Data types and formats

There are many common data types/ structures and terminology to go along with them. Some examples:

How to work with file formats commonly found at NSIDC: In most cases, it’s best to avoid low-level libraries such as netCDF4 or h5py. Higher-level libraries provide more intuitive access, automatically handle metadata, and streamline analysis. Some format descriptions and reccomendations are in the table below.

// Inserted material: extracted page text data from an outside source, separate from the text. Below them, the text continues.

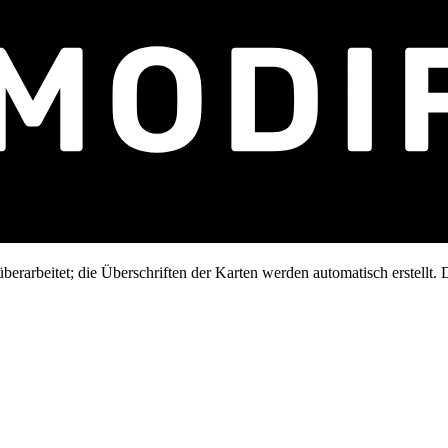
erarbeitet; die Überschriften der Karten werden automatisch erstellt. D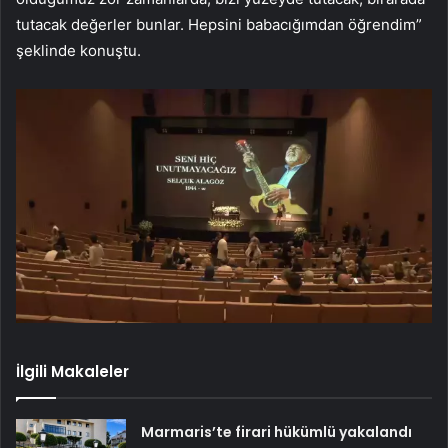
tutacak değerler bunlar. Hepsini babacığımdan öğrendim”
şeklinde konuştu.
İlgili Makaleler
Marmaris’te firari hükümlü yakalandı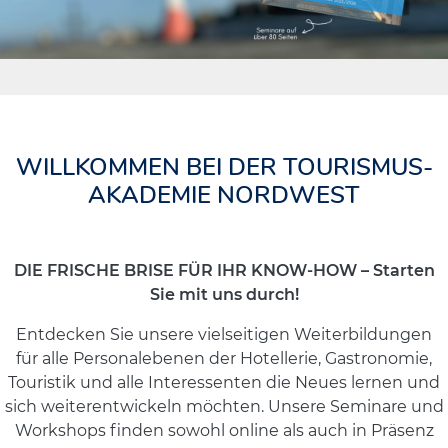
WILLKOMMEN BEI DER TOURISMUS-
AKADEMIE NORDWEST
DIE FRISCHE BRISE FÜR IHR KNOW-HOW – Starten
Sie mit uns durch!
Entdecken Sie unsere vielseitigen Weiterbildungen
für alle Personalebenen der Hotellerie, Gastronomie,
Touristik und alle Interessenten die Neues lernen und
sich weiterentwickeln möchten. Unsere Seminare und
Workshops finden sowohl online als auch in Präsenz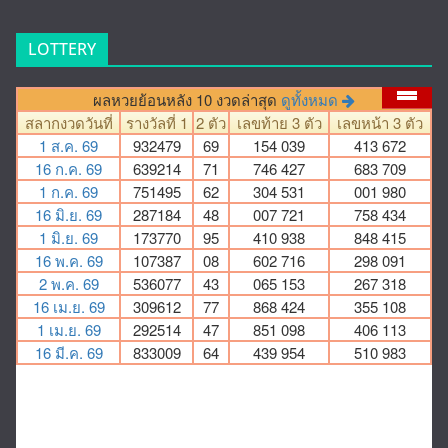
LOTTERY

File Format Description Recommended Tools
NetCDF4 / NetCDFx Multidimensional climate/remote sensing data (time, lat, lon, variables). xarray (xr.open_dataset) in Python; terra or ncdf4 in R.
HDF5 Hierarchical format for storing arrays, tables, and metadata; used widely in NASA products. xarray, pandas; avoid h5py unless necessary.
HDF-EOS Earth Observing System variant of HDF, often with swath, grid, or point structures. xarray, h5netcdf, NASA harmony-py.
Shapefile Vector geospatial data (points, lines, polygons) with CRS support. geopandas (Python); sf (R).
GeoTIFF Georeferenced raster imagery and gridded data. rasterio, rioxarray (Python); terra, raster (R).
CSV/TSV Tabular text-based files, rows = observations, columns = variables. pandas (Python); readr/data.table/tibble (R).